Ma il viaggio a Madrid ricorderà ai tifosi arrabbiati quanto il club sia caduto in basso rispetto all'ultima visita al Metropolitano sette anni fa.

Quando Tottenham raggiunse la finale di Champions League nel 2019, la squadra di Mauricio Pochettino con Harry Kane, Son Heung-min, Christian Eriksen e Hugo Lloris era vista come una forza emergente.

Però persero 2-0 contro il Liverpool in finale con una prestazione fiacca.

Cinque mesi dopo Pochettino fu esonerato, avviando un lento declino che potrebbe culminare con l'umiliazione della retrocessione.

Oltre ai ricordi spiacevoli evocati dal ritorno al Metropolitano, affrontare l'Atletico evidenzia perché Tottenham sia noto come il serial underachiever del calcio inglese.

Nel 1963 demolirono l'Atletico 5-1 nella finale di Coppa delle Coppe europee, diventando la prima squadra britannica a vincere un trofeo continentale, solo due anni dopo aver conquistato il titolo inglese e la FA Cup nella stessa stagione.

Quel tipo di dominio è un sogno irrealizzabile per i tifosi del Tottenham da decenni.

'I Giocatori Devono Assumersi le Responsabilità

Daniel Levy, presidente del Tottenham per quasi 25 anni fino alla sorprendente uscita di settembre, era spesso incolpato per le difficoltà del club.

Ma i problemi emersi dopo la sua partenza hanno spostato l'attenzione sulla nuova dirigenza, guidata dal direttore sportivo Johan Lange e dal CEO Vinai Venkatesham.

Enormi investimenti in uno stadio all'avanguardia e un centro di allenamento di lusso danno al Tottenham l'aspetto di una potenza europea.

Però il caos che ha attanagliato il club negli ultimi 18 mesi è la prova reale del loro status ridotto.

Perfino la vittoria in Europa League la scorsa stagione, che ha interrotto un digiuno di trofei di 17 anni, non ha eliminato l'odore di fallimento dal club.

Ange Postecoglou fu esonerato poco dopo quel trionfo europeo a causa del pessimo andamento domestico, inclusa una 17esima posizione in Premier League, la peggiore nella massima serie dal 1977.

Le tattiche eccessivamente offensive di Postecoglou contribuirono alla sua caduta, ma sostituirlo con il pragmatico Thomas Frank fu un errore catastrofico.

Frank era elogiato per i successi a basso costo al Brentford, ma il piano di gioco cupo del danese alienò presto tifosi e giocatori.

Tottenham vanta con orgoglio il motto 'to dare is to do', eppure sotto Frank erano cauti fino all'eccesso.

Bastarono meno di otto mesi alla dirigenza per riconoscere l'errore.

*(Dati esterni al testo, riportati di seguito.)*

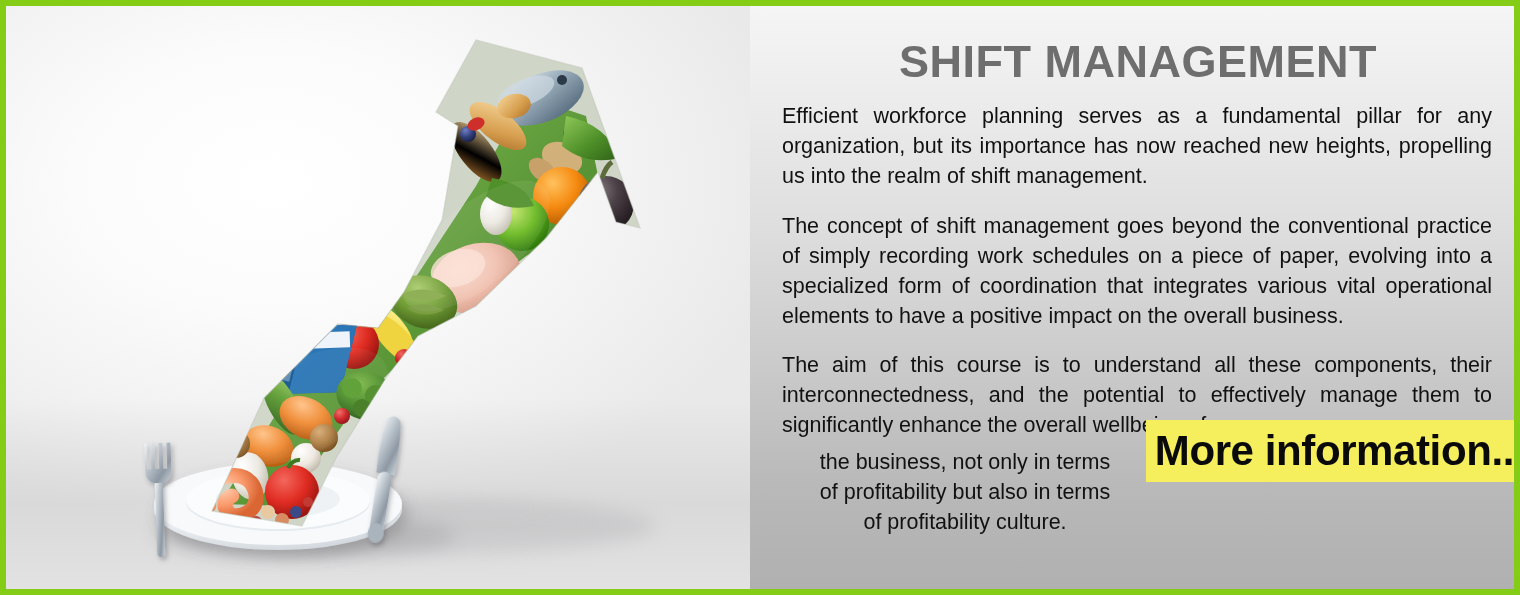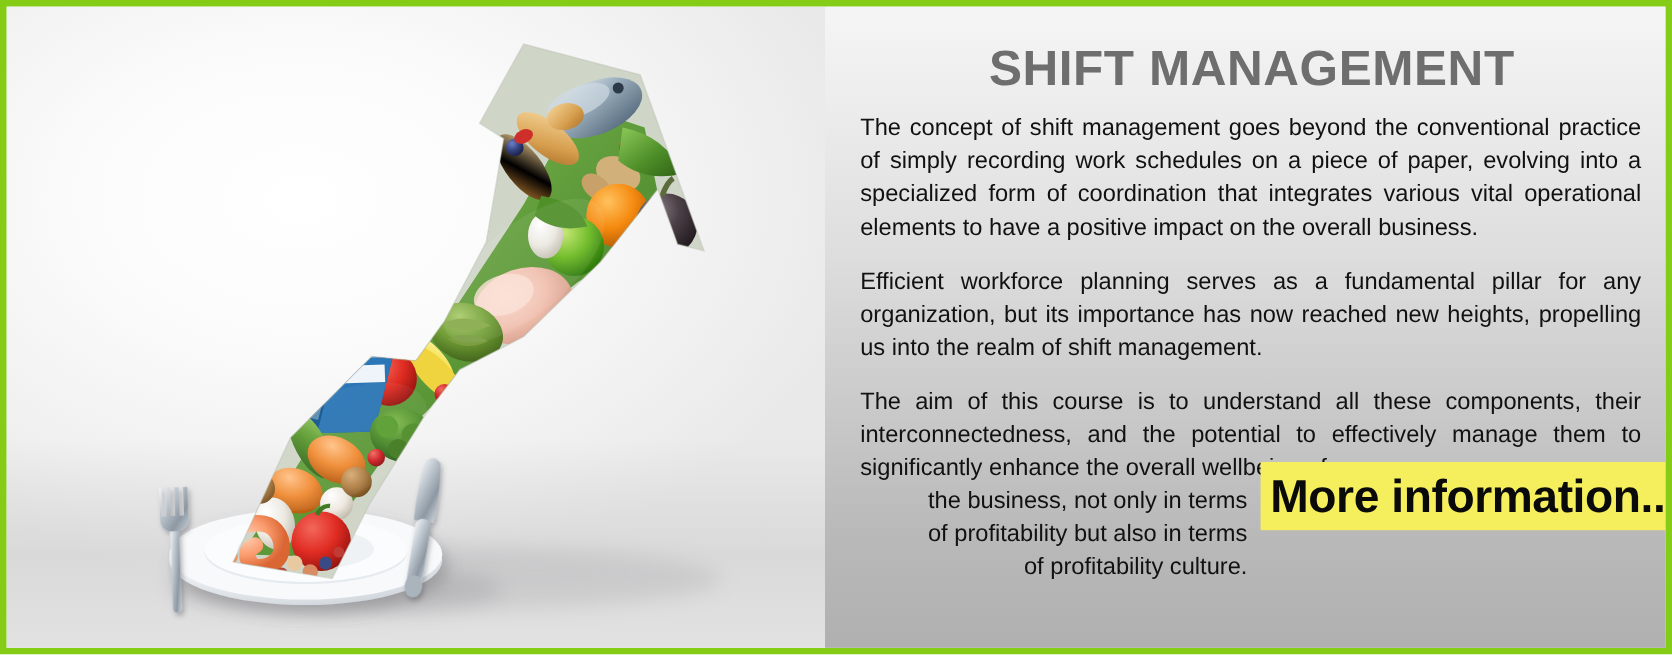"The concept of shift management" p.para { order: before "Efficient workforce planning serves as" -> after "Efficient workforce planning serves as" }
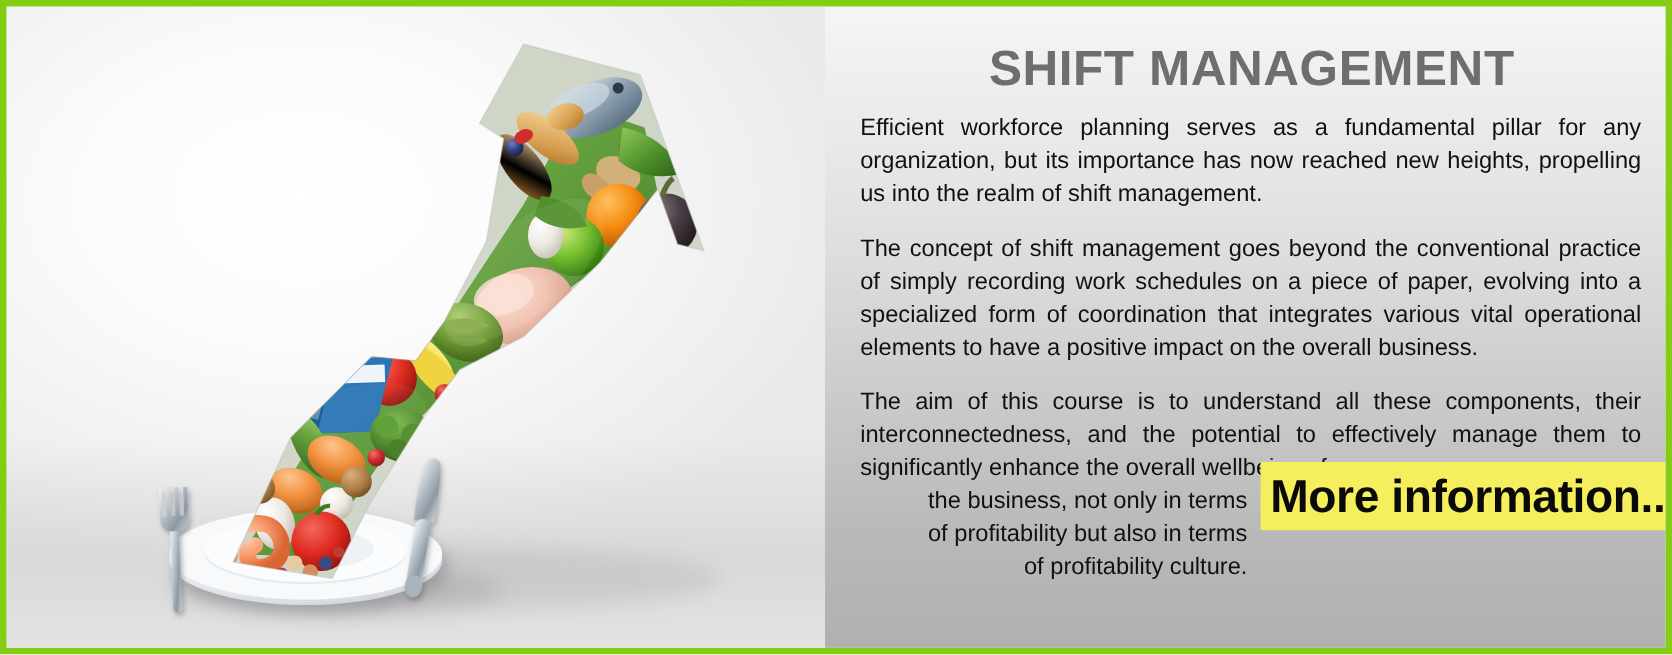"the business, not only in" .tail-lines { margin: 0 -> 7px; text-align: right -> center }
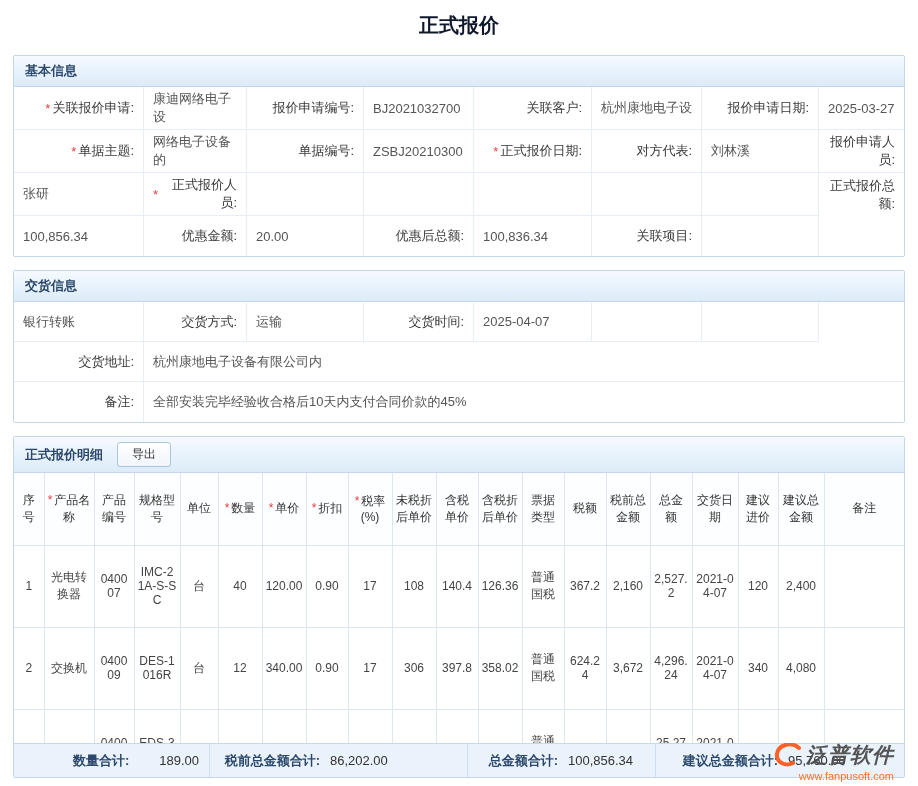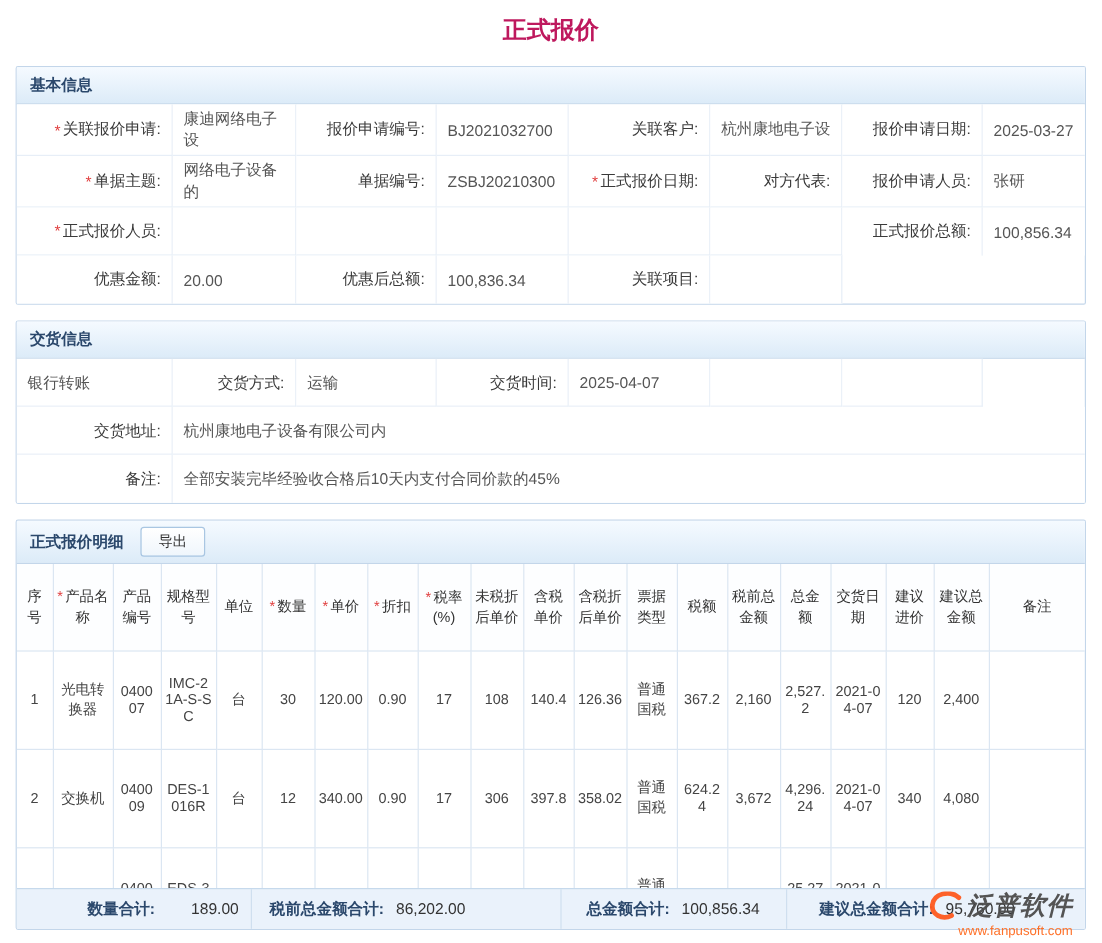"正式报价" .page-title { color: #be185d -> #0f172a }
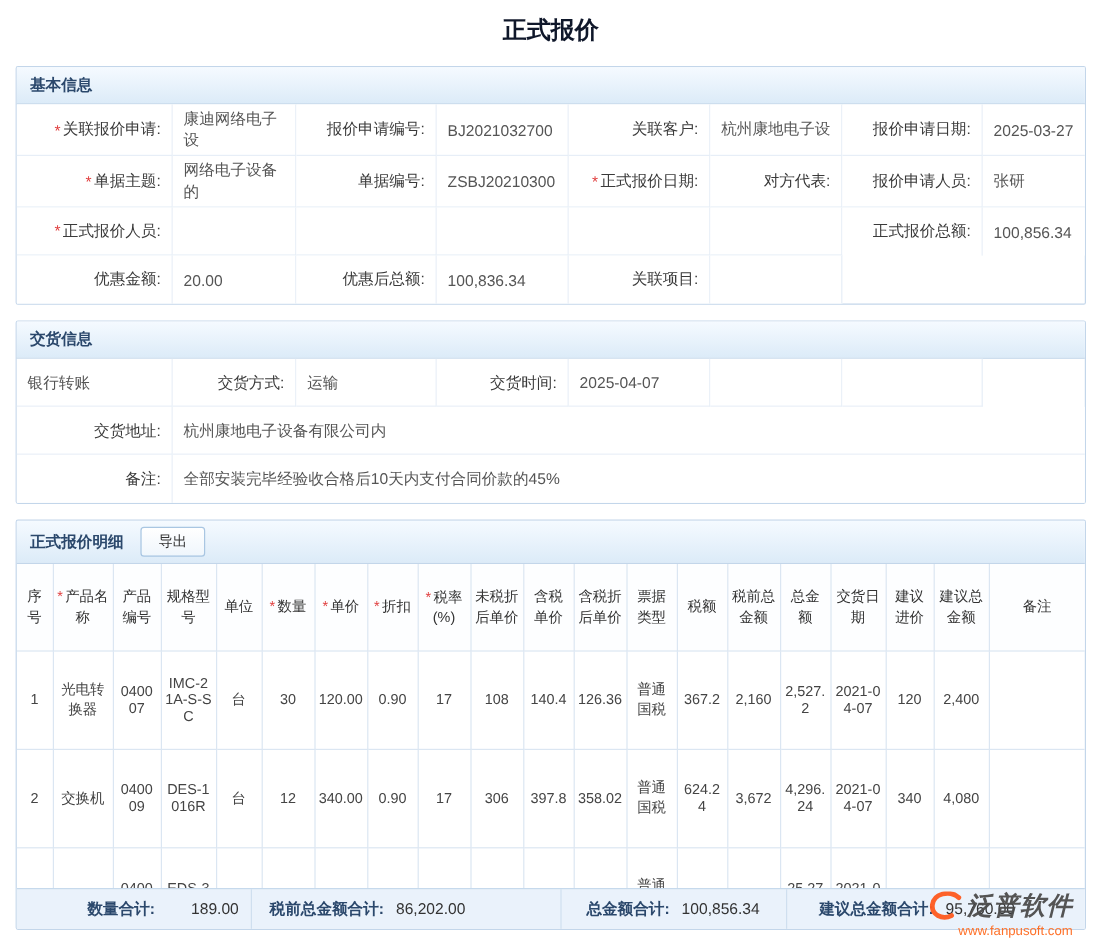"刘林溪" div.cell { html: none -> <div>刘林溪</div> }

Frank fu licenziato l'11 febbraio, ma il tecnico ad interim Tudor non è riuscito a invertire la rotta, con Tottenham sconfitto nelle sue prime tre partite.

Tottenham ha trascorso solo una stagione fuori dalla Premier League dal 1950.

Gli restano nove partite per salvarsi e il panico sta montando nella rosa decimata dagli infortuni di Tudor.

L'attaccante del Tottenham Dominic Solanke ha rivelato che Tudor e i giocatori hanno tenuto una riunione subito dopo la partita col Palace.

"Abbiamo parlato tra noi e dobbiamo capire che serve migliorare e farlo subito," ha detto.

"Dobbiamo renderci conto della nostra posizione. Noi giocatori dobbiamo prenderci le responsabilità.

"Dobbiamo assicurarci che nella prossima gara siamo pronti e vedere cosa possiamo fare per invertire questa serie negativa."